◆ **SET TASK**:
Format the records below as a JSON list of strings, with one string per line and blank lines omitted.
** Start of PROVIDED DATA **
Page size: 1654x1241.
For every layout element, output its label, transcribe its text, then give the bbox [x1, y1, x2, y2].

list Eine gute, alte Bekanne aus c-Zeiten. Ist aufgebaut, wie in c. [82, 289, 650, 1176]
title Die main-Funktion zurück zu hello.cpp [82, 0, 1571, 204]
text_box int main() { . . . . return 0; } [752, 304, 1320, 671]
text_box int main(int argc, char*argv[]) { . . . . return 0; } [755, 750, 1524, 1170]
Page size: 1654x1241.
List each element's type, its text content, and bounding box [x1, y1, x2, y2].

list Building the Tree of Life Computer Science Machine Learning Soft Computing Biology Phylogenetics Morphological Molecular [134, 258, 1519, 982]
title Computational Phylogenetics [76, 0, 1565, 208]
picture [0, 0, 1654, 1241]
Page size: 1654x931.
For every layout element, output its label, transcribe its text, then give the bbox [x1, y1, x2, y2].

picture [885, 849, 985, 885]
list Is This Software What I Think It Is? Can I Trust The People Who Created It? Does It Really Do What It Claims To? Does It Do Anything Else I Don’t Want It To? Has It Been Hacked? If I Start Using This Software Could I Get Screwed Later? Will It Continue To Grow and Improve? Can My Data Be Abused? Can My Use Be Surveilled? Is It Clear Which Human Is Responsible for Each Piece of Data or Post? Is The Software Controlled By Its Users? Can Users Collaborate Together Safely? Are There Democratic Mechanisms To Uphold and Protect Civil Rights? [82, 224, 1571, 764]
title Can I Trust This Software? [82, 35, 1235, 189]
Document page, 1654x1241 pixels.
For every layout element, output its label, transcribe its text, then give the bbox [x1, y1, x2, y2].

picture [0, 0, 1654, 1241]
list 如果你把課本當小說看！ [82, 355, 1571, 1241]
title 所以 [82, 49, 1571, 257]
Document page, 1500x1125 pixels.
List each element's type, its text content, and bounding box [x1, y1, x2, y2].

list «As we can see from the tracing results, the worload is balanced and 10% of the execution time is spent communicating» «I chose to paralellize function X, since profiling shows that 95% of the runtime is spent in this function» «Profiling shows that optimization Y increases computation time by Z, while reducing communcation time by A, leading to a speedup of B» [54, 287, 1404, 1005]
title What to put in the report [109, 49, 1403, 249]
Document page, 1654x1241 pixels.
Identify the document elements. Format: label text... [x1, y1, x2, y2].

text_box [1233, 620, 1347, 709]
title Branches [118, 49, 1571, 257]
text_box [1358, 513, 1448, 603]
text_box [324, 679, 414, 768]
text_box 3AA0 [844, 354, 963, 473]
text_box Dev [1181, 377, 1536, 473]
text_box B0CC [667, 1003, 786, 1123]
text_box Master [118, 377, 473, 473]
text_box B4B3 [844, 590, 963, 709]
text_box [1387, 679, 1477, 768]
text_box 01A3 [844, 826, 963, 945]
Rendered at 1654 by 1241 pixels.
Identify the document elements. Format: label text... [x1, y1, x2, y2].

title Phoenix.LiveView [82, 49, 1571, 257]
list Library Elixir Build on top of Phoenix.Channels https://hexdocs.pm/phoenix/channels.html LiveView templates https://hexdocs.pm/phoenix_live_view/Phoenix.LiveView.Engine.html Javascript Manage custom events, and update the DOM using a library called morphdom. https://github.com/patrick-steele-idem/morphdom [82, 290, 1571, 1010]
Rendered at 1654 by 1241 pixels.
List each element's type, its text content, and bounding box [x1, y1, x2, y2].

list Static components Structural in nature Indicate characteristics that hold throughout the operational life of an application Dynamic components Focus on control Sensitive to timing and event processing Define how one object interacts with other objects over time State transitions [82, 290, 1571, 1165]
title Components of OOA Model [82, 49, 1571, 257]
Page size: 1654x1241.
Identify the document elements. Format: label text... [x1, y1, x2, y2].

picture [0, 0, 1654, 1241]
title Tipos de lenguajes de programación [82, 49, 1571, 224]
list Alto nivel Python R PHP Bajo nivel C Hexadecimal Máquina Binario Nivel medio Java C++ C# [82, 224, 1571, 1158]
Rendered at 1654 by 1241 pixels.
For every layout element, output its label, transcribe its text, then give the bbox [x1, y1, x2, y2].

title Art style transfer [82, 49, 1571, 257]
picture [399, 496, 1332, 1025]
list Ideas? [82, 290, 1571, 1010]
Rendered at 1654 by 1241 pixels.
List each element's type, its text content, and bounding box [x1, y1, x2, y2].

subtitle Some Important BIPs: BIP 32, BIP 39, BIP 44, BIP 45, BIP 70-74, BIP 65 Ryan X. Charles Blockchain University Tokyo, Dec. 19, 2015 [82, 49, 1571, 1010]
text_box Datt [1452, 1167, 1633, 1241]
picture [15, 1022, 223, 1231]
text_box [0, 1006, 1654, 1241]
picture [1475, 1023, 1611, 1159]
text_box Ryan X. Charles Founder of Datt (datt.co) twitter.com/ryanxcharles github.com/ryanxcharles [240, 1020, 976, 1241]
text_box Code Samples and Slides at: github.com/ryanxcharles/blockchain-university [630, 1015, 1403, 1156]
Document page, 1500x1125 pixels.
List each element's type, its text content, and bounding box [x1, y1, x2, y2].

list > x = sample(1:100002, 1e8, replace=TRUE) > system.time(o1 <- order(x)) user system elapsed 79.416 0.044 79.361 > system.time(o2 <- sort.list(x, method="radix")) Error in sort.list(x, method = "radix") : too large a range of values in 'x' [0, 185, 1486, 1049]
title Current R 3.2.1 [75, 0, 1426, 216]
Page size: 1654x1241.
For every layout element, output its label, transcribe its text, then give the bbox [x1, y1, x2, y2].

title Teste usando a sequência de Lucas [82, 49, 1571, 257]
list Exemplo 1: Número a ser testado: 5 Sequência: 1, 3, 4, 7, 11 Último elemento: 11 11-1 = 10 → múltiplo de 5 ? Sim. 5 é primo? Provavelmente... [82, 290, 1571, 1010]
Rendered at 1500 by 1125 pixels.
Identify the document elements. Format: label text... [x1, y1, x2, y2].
** End of PROVIDED DATA **
◆ **EXERCISE OUTPUT**:
[
  "Page size: 1654x1241.",
  "For every layout element, output its label, transcribe its text, then give the bbox [x1, y1, x2, y2].",
  "list Eine gute, alte Bekanne aus c-Zeiten. Ist aufgebaut, wie in c. [82, 289, 650, 1176]",
  "title Die main-Funktion zurück zu hello.cpp [82, 0, 1571, 204]",
  "text_box int main() { . . . . return 0; } [752, 304, 1320, 671]",
  "text_box int main(int argc, char*argv[]) { . . . . return 0; } [755, 750, 1524, 1170]",
  "Page size: 1654x1241.",
  "List each element's type, its text content, and bounding box [x1, y1, x2, y2].",
  "list Building the Tree of Life Computer Science Machine Learning Soft Computing Biology Phylogenetics Morphological Molecular [134, 258, 1519, 982]",
  "title Computational Phylogenetics [76, 0, 1565, 208]",
  "picture [0, 0, 1654, 1241]",
  "Page size: 1654x931.",
  "For every layout element, output its label, transcribe its text, then give the bbox [x1, y1, x2, y2].",
  "picture [885, 849, 985, 885]",
  "list Is This Software What I Think It Is? Can I Trust The People Who Created It? Does It Really Do What It Claims To? Does It Do Anything Else I Don’t Want It To? Has It Been Hacked? If I Start Using This Software Could I Get Screwed Later? Will It Continue To Grow and Improve? Can My Data Be Abused? Can My Use Be Surveilled? Is It Clear Which Human Is Responsible for Each Piece of Data or Post? Is The Software Controlled By Its Users? Can Users Collaborate Together Safely? Are There Democratic Mechanisms To Uphold and Protect Civil Rights? [82, 224, 1571, 764]",
  "title Can I Trust This Software? [82, 35, 1235, 189]",
  "Document page, 1654x1241 pixels.",
  "For every layout element, output its label, transcribe its text, then give the bbox [x1, y1, x2, y2].",
  "picture [0, 0, 1654, 1241]",
  "list 如果你把課本當小說看！ [82, 355, 1571, 1241]",
  "title 所以 [82, 49, 1571, 257]",
  "Document page, 1500x1125 pixels.",
  "List each element's type, its text content, and bounding box [x1, y1, x2, y2].",
  "list «As we can see from the tracing results, the worload is balanced and 10% of the execution time is spent communicating» «I chose to paralellize function X, since profiling shows that 95% of the runtime is spent in this function» «Profiling shows that optimization Y increases computation time by Z, while reducing communcation time by A, leading to a speedup of B» [54, 287, 1404, 1005]",
  "title What to put in the report [109, 49, 1403, 249]",
  "Document page, 1654x1241 pixels.",
  "Identify the document elements. Format: label text... [x1, y1, x2, y2].",
  "text_box [1233, 620, 1347, 709]",
  "title Branches [118, 49, 1571, 257]",
  "text_box [1358, 513, 1448, 603]",
  "text_box [324, 679, 414, 768]",
  "text_box 3AA0 [844, 354, 963, 473]",
  "text_box Dev [1181, 377, 1536, 473]",
  "text_box B0CC [667, 1003, 786, 1123]",
  "text_box Master [118, 377, 473, 473]",
  "text_box B4B3 [844, 590, 963, 709]",
  "text_box [1387, 679, 1477, 768]",
  "text_box 01A3 [844, 826, 963, 945]",
  "Rendered at 1654 by 1241 pixels.",
  "Identify the document elements. Format: label text... [x1, y1, x2, y2].",
  "title Phoenix.LiveView [82, 49, 1571, 257]",
  "list Library Elixir Build on top of Phoenix.Channels https://hexdocs.pm/phoenix/channels.html LiveView templates https://hexdocs.pm/phoenix_live_view/Phoenix.LiveView.Engine.html Javascript Manage custom events, and update the DOM using a library called morphdom. https://github.com/patrick-steele-idem/morphdom [82, 290, 1571, 1010]",
  "Rendered at 1654 by 1241 pixels.",
  "List each element's type, its text content, and bounding box [x1, y1, x2, y2].",
  "list Static components Structural in nature Indicate characteristics that hold throughout the operational life of an application Dynamic components Focus on control Sensitive to timing and event processing Define how one object interacts with other objects over time State transitions [82, 290, 1571, 1165]",
  "title Components of OOA Model [82, 49, 1571, 257]",
  "Page size: 1654x1241.",
  "Identify the document elements. Format: label text... [x1, y1, x2, y2].",
  "picture [0, 0, 1654, 1241]",
  "title Tipos de lenguajes de programación [82, 49, 1571, 224]",
  "list Alto nivel Python R PHP Bajo nivel C Hexadecimal Máquina Binario Nivel medio Java C++ C# [82, 224, 1571, 1158]",
  "Rendered at 1654 by 1241 pixels.",
  "For every layout element, output its label, transcribe its text, then give the bbox [x1, y1, x2, y2].",
  "title Art style transfer [82, 49, 1571, 257]",
  "picture [399, 496, 1332, 1025]",
  "list Ideas? [82, 290, 1571, 1010]",
  "Rendered at 1654 by 1241 pixels.",
  "List each element's type, its text content, and bounding box [x1, y1, x2, y2].",
  "subtitle Some Important BIPs: BIP 32, BIP 39, BIP 44, BIP 45, BIP 70-74, BIP 65 Ryan X. Charles Blockchain University Tokyo, Dec. 19, 2015 [82, 49, 1571, 1010]",
  "text_box Datt [1452, 1167, 1633, 1241]",
  "picture [15, 1022, 223, 1231]",
  "text_box [0, 1006, 1654, 1241]",
  "picture [1475, 1023, 1611, 1159]",
  "text_box Ryan X. Charles Founder of Datt (datt.co) twitter.com/ryanxcharles github.com/ryanxcharles [240, 1020, 976, 1241]",
  "text_box Code Samples and Slides at: github.com/ryanxcharles/blockchain-university [630, 1015, 1403, 1156]",
  "Document page, 1500x1125 pixels.",
  "List each element's type, its text content, and bounding box [x1, y1, x2, y2].",
  "list > x = sample(1:100002, 1e8, replace=TRUE) > system.time(o1 <- order(x)) user system elapsed 79.416 0.044 79.361 > system.time(o2 <- sort.list(x, method=\"radix\")) Error in sort.list(x, method = \"radix\") : too large a range of values in 'x' [0, 185, 1486, 1049]",
  "title Current R 3.2.1 [75, 0, 1426, 216]",
  "Page size: 1654x1241.",
  "For every layout element, output its label, transcribe its text, then give the bbox [x1, y1, x2, y2].",
  "title Teste usando a sequência de Lucas [82, 49, 1571, 257]",
  "list Exemplo 1: Número a ser testado: 5 Sequência: 1, 3, 4, 7, 11 Último elemento: 11 11-1 = 10 → múltiplo de 5 ? Sim. 5 é primo? Provavelmente... [82, 290, 1571, 1010]",
  "Rendered at 1500 by 1125 pixels.",
  "Identify the document elements. Format: label text... [x1, y1, x2, y2]."
]